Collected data
==========

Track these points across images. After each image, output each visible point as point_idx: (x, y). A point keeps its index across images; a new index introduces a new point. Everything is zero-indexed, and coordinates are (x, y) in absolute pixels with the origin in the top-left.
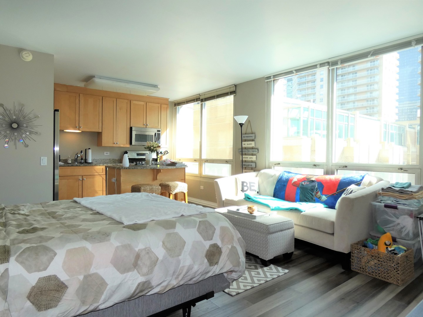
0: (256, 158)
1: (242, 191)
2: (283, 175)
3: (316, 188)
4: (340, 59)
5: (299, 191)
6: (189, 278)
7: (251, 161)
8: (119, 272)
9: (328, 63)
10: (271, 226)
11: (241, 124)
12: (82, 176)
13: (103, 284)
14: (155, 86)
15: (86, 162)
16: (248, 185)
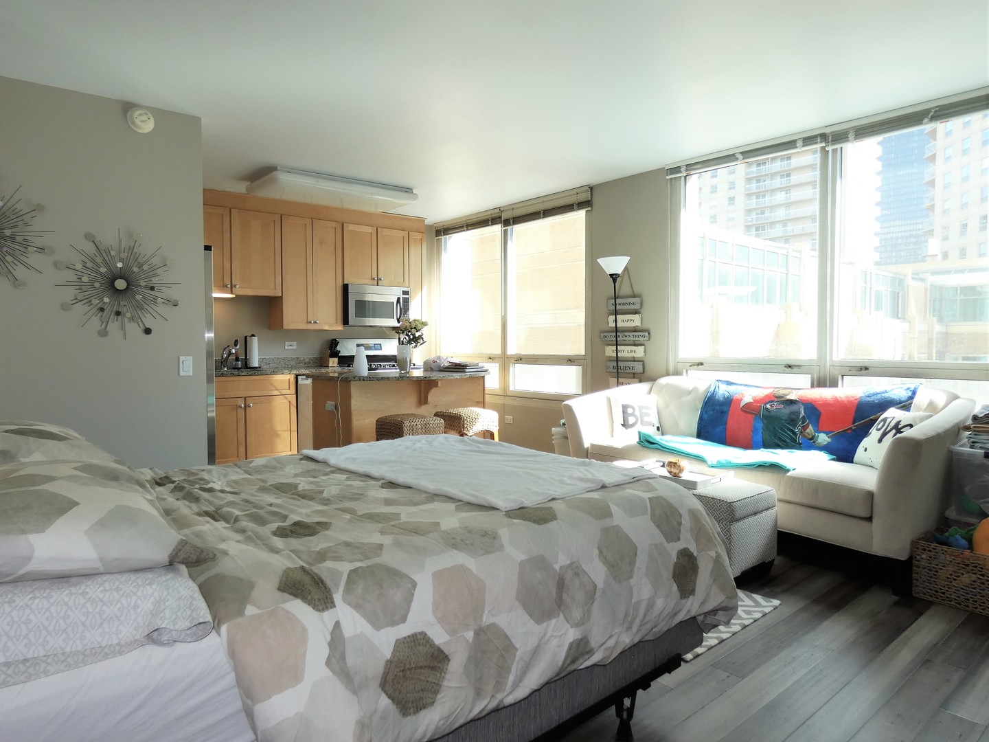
0: (645, 352)
1: (623, 425)
2: (717, 388)
3: (801, 416)
4: (854, 127)
5: (760, 425)
6: (649, 626)
7: (632, 359)
8: (533, 620)
9: (823, 137)
10: (738, 503)
11: (614, 277)
13: (509, 647)
14: (407, 190)
16: (637, 413)
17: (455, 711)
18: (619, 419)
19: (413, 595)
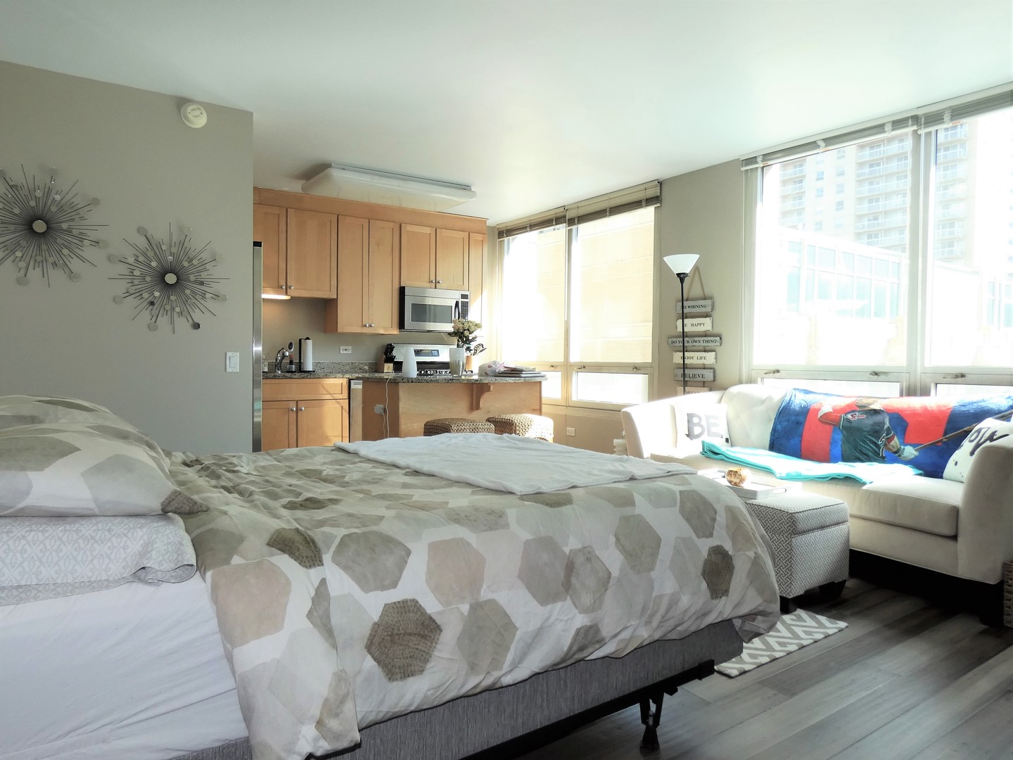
0: (716, 358)
1: (688, 435)
2: (793, 397)
3: (886, 427)
4: (950, 107)
5: (839, 437)
6: (672, 623)
7: (702, 366)
8: (537, 600)
9: (916, 119)
10: (801, 514)
11: (682, 276)
12: (297, 401)
13: (508, 627)
14: (465, 188)
15: (300, 369)
16: (704, 423)
17: (444, 684)
18: (683, 429)
19: (406, 562)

==========

Reproduce exactly, with no pictures, the lines above from the one holding "12: (82, 176)" to the one holding "18: (619, 419)", inclusive.

12: (82, 176)
13: (103, 284)
14: (155, 86)
15: (86, 162)
16: (248, 185)
0: (645, 352)
1: (623, 425)
2: (717, 388)
3: (801, 416)
4: (854, 127)
5: (760, 425)
6: (649, 626)
7: (632, 359)
8: (533, 620)
9: (823, 137)
10: (738, 503)
11: (614, 277)
13: (509, 647)
14: (407, 190)
16: (637, 413)
17: (455, 711)
18: (619, 419)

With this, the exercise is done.